What should we make of House Speaker Paul Ryan’s speech Wednesday? Ryan, who has spent his career positioning himself as the Republican Party’s ideas leader, devoted most of his remarks not to policy but to politics.

In a poignant moment, Ryan said something you don’t hear often from politicians – “I was wrong” – when he apologized for having rhetorically split the nation into “makers” and “takers,” adding: “I shouldn’t castigate a large group of Americans to make a point.”

Such comments suggest admirable integrity and a capacity for growth. But Ryan has been stymied by the same anti-government Republicans who undermined his predecessor, John Boehner. The House is about to leave for recess with no apparent progress on meeting an April 15 deadline for approving a federal budget.

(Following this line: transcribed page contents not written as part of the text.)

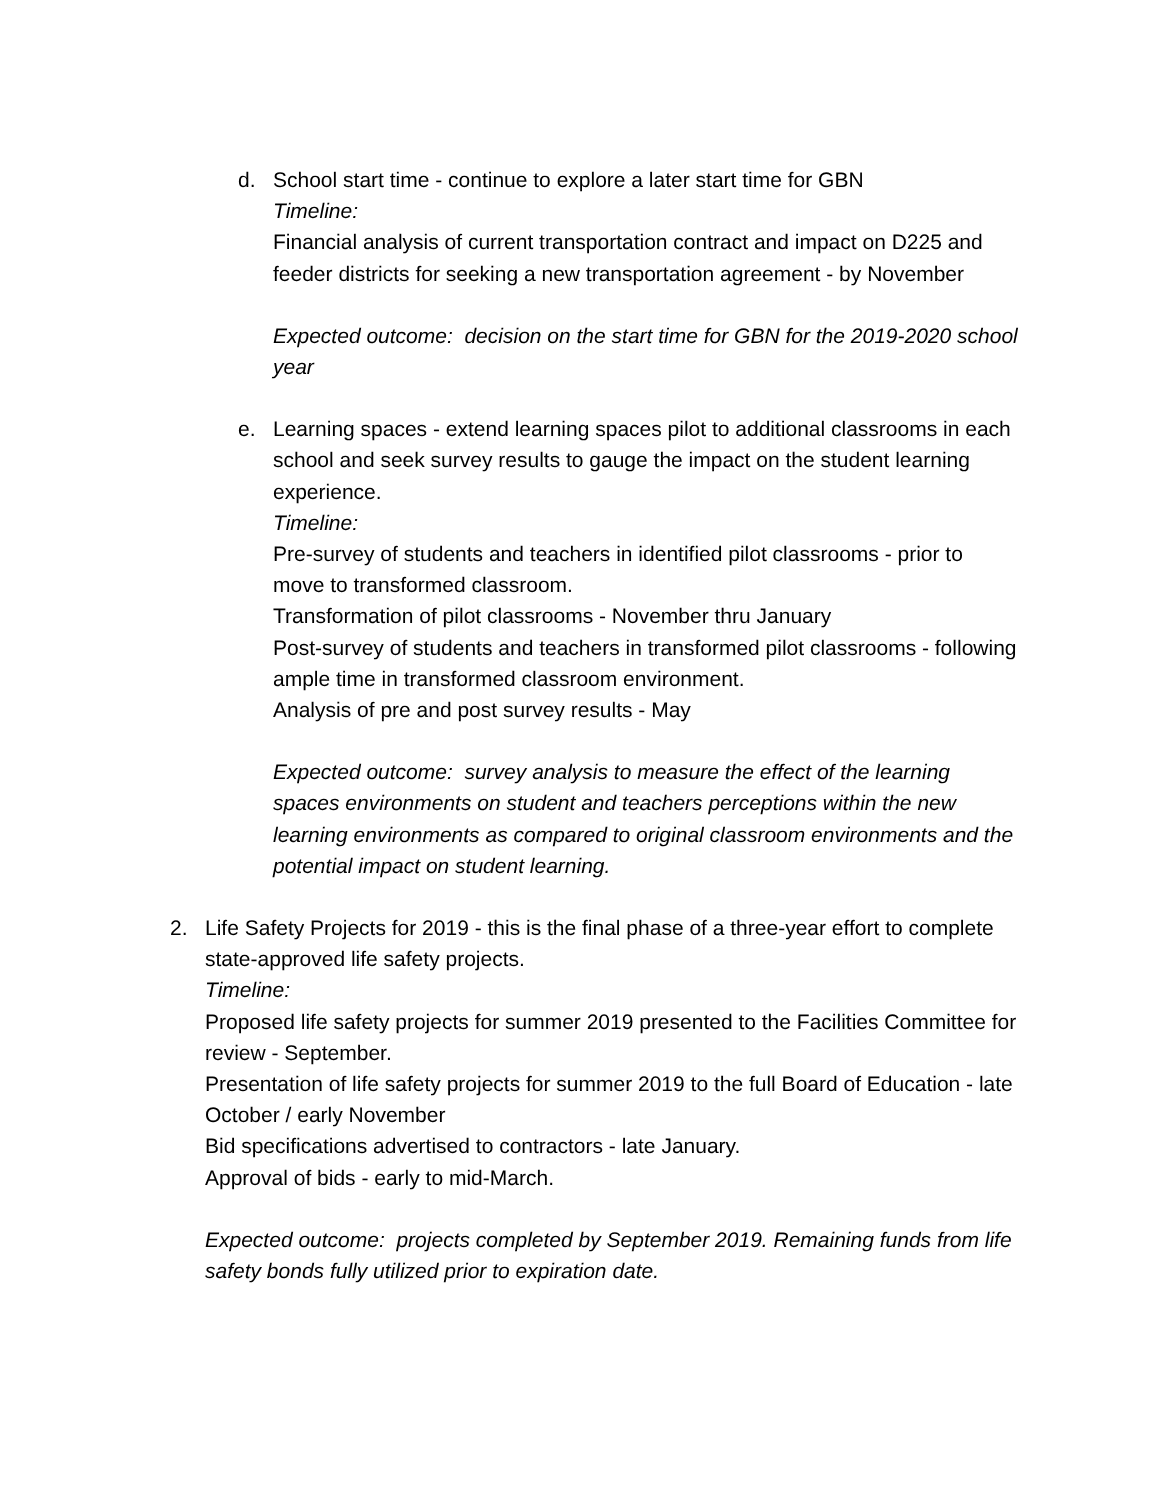d. School start time - continue to explore a later start time for GBN
Timeline:
Financial analysis of current transportation contract and impact on D225 and feeder districts for seeking a new transportation agreement - by November
Expected outcome: decision on the start time for GBN for the 2019-2020 school year
e. Learning spaces - extend learning spaces pilot to additional classrooms in each school and seek survey results to gauge the impact on the student learning experience.
Timeline:
Pre-survey of students and teachers in identified pilot classrooms - prior to move to transformed classroom.
Transformation of pilot classrooms - November thru January
Post-survey of students and teachers in transformed pilot classrooms - following ample time in transformed classroom environment.
Analysis of pre and post survey results - May
Expected outcome: survey analysis to measure the effect of the learning spaces environments on student and teachers perceptions within the new learning environments as compared to original classroom environments and the potential impact on student learning.
2. Life Safety Projects for 2019 - this is the final phase of a three-year effort to complete state-approved life safety projects.
Timeline:
Proposed life safety projects for summer 2019 presented to the Facilities Committee for review - September.
Presentation of life safety projects for summer 2019 to the full Board of Education - late October / early November
Bid specifications advertised to contractors - late January.
Approval of bids - early to mid-March.
Expected outcome: projects completed by September 2019. Remaining funds from life safety bonds fully utilized prior to expiration date.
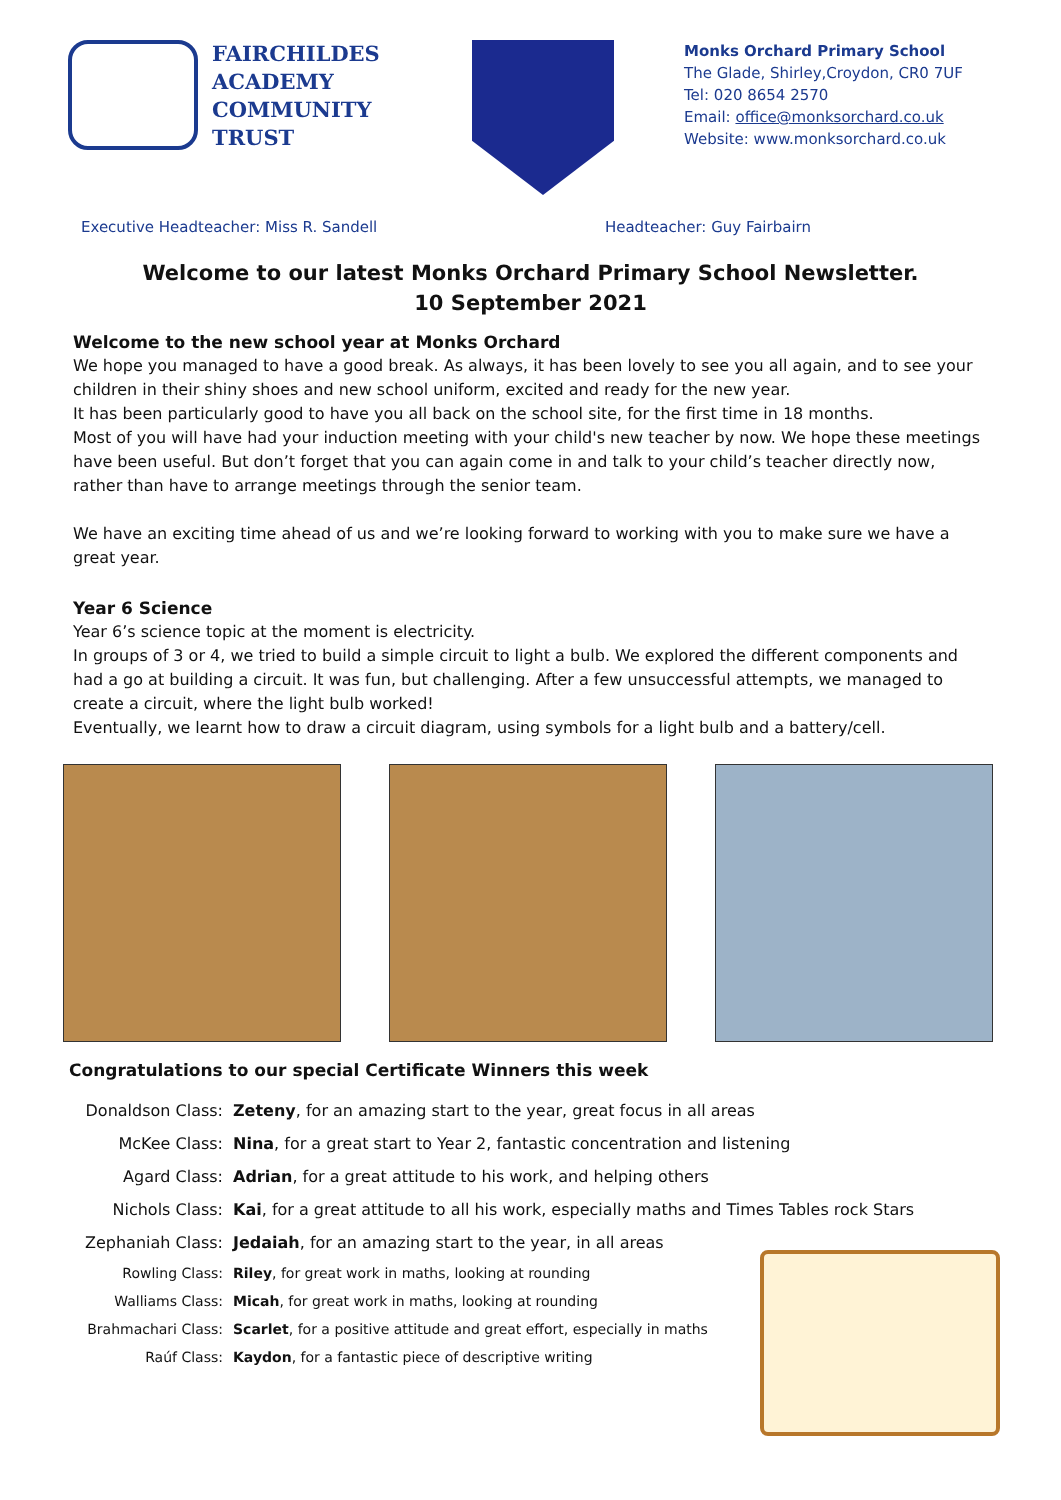FAIRCHILDES
ACADEMY
COMMUNITY
TRUST
Monks Orchard Primary School
The Glade, Shirley,Croydon, CR0 7UF
Tel: 020 8654 2570
Email: office@monksorchard.co.uk
Website: www.monksorchard.co.uk
Executive Headteacher: Miss R. Sandell Headteacher: Guy Fairbairn
Welcome to our latest Monks Orchard Primary School Newsletter.
10 September 2021
Welcome to the new school year at Monks Orchard
We hope you managed to have a good break. As always, it has been lovely to see you all again, and to see your children in their shiny shoes and new school uniform, excited and ready for the new year.
It has been particularly good to have you all back on the school site, for the first time in 18 months.
Most of you will have had your induction meeting with your child's new teacher by now. We hope these meetings have been useful. But don’t forget that you can again come in and talk to your child’s teacher directly now, rather than have to arrange meetings through the senior team.
We have an exciting time ahead of us and we’re looking forward to working with you to make sure we have a great year.
Year 6 Science
Year 6’s science topic at the moment is electricity.
In groups of 3 or 4, we tried to build a simple circuit to light a bulb. We explored the different components and had a go at building a circuit. It was fun, but challenging. After a few unsuccessful attempts, we managed to create a circuit, where the light bulb worked!
Eventually, we learnt how to draw a circuit diagram, using symbols for a light bulb and a battery/cell.
Congratulations to our special Certificate Winners this week
| Donaldson Class: | Zeteny , for an amazing start to the year, great focus in all areas |
| McKee Class: | Nina , for a great start to Year 2, fantastic concentration and listening |
| Agard Class: | Adrian , for a great attitude to his work, and helping others |
| Nichols Class: | Kai , for a great attitude to all his work, especially maths and Times Tables rock Stars |
| Zephaniah Class: | Jedaiah , for an amazing start to the year, in all areas |
| Rowling Class: | Riley , for great work in maths, looking at rounding |
| Walliams Class: | Micah , for great work in maths, looking at rounding |
| Brahmachari Class: | Scarlet , for a positive attitude and great effort, especially in maths |
| Raúf Class: | Kaydon , for a fantastic piece of descriptive writing |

The vision Ryan sketched Wednesday was nonetheless uplifting. In a “confident America,” he said, “we don’t lock ourselves in an echo chamber, where we take comfort in the dogmas and opinions we already hold.”

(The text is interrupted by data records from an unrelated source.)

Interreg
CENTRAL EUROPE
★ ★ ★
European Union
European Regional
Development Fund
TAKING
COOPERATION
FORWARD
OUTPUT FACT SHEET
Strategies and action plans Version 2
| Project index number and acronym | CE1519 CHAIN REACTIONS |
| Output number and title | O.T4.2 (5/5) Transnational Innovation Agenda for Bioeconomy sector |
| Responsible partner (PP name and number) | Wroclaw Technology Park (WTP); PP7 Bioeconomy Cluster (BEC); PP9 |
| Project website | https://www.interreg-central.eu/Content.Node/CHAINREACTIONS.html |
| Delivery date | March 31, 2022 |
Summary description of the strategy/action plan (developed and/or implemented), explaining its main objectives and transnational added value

Yet Ryan leads a party that’s trapped in precisely the kind of ideological lockdown he describes. A telling example: Republicans broke longstanding tradition and barred the White House budget director from testifying on the administration’s annual budget request.

With extremists in his party, including Ted Cruz, massed on one front, and Donald Trump poised on another, Ryan is on perilous ground. Yet he seemed confident of finding a way out. “Instead of playing the identity politics of ‘our base’ and ‘their base,’ we unite people around ideas and principles,” he said.

This is a statement of politics in the ideal, and it’s a good destination for Ryan to keep in mind. But he and his troops have little likelihood of reaching it until their party takes a sharp turn away from dogma toward moderation.